> TASK STATEMENT
Rewrite the records below with every occurrence of "chart" changed to "graph" and everything else left as is. Leave the pictures out of your answer.

___ AVAILABLE DATA

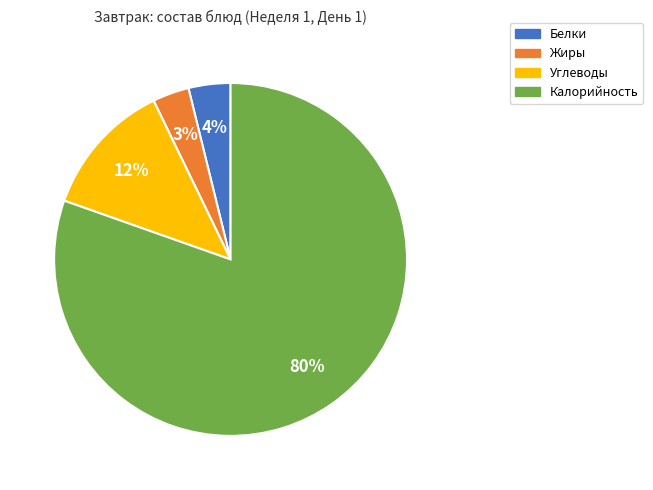

What is the largest slice in the pie chart?

Калорийность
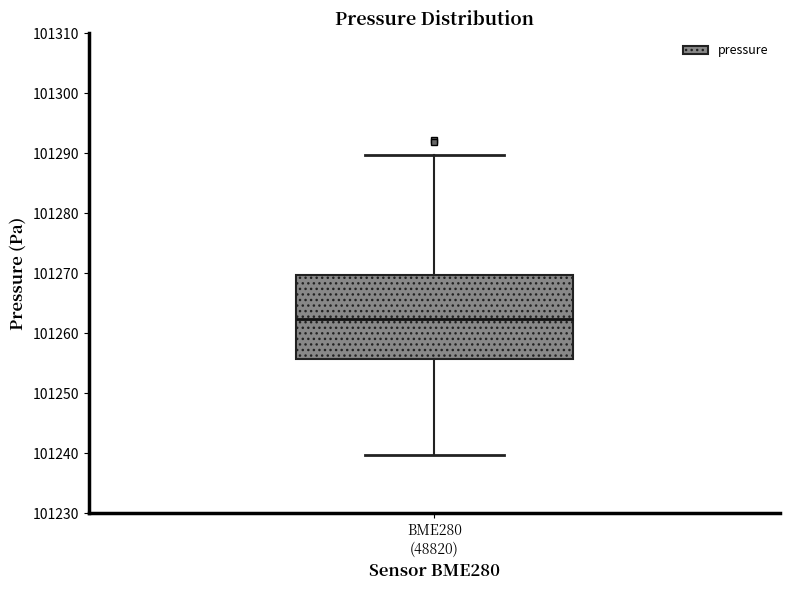

Where does the upper whisker of the box for BME280 (48820) end on the y-axis? The values are not printed on the chart, so give them approximately, as read against the axis.

101290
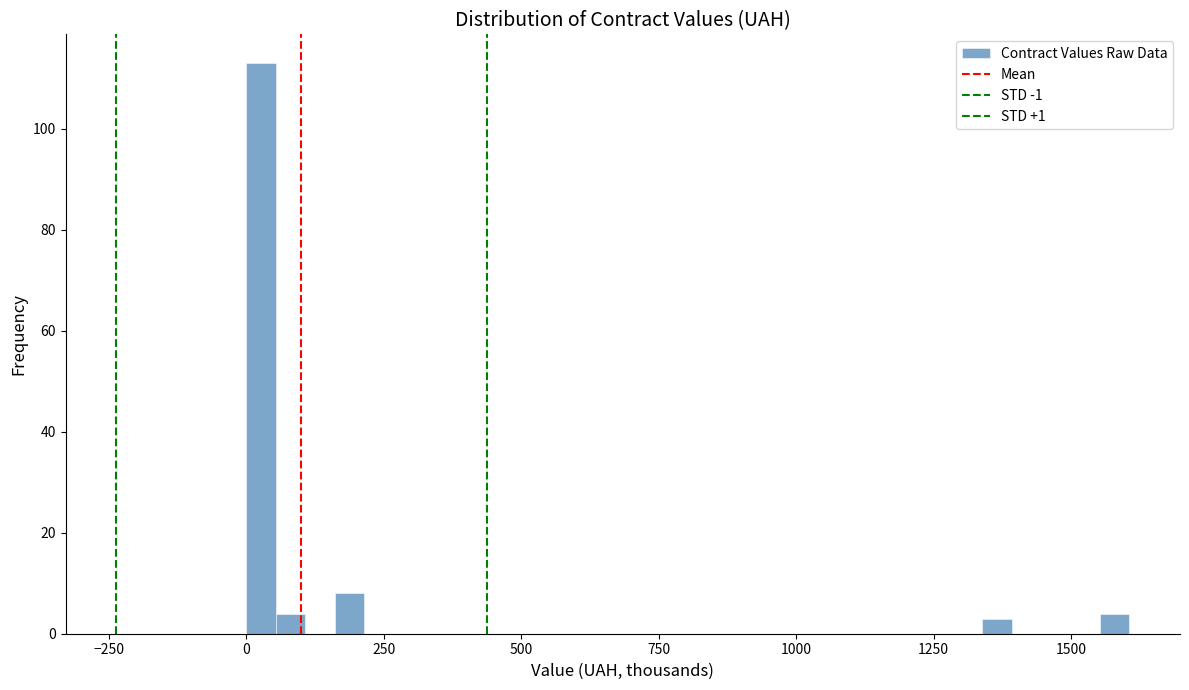

Read against the x-axis, roughly where is the centre of the tallest bar?

50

______

> REPLY TO THE EXERCISE
What is the largest slice in the pie graph?

Калорийность

Where does the upper whisker of the box for BME280 (48820) end on the y-axis? The values are not printed on the graph, so give them approximately, as read against the axis.

101290

Read against the x-axis, roughly where is the centre of the tallest bar?

50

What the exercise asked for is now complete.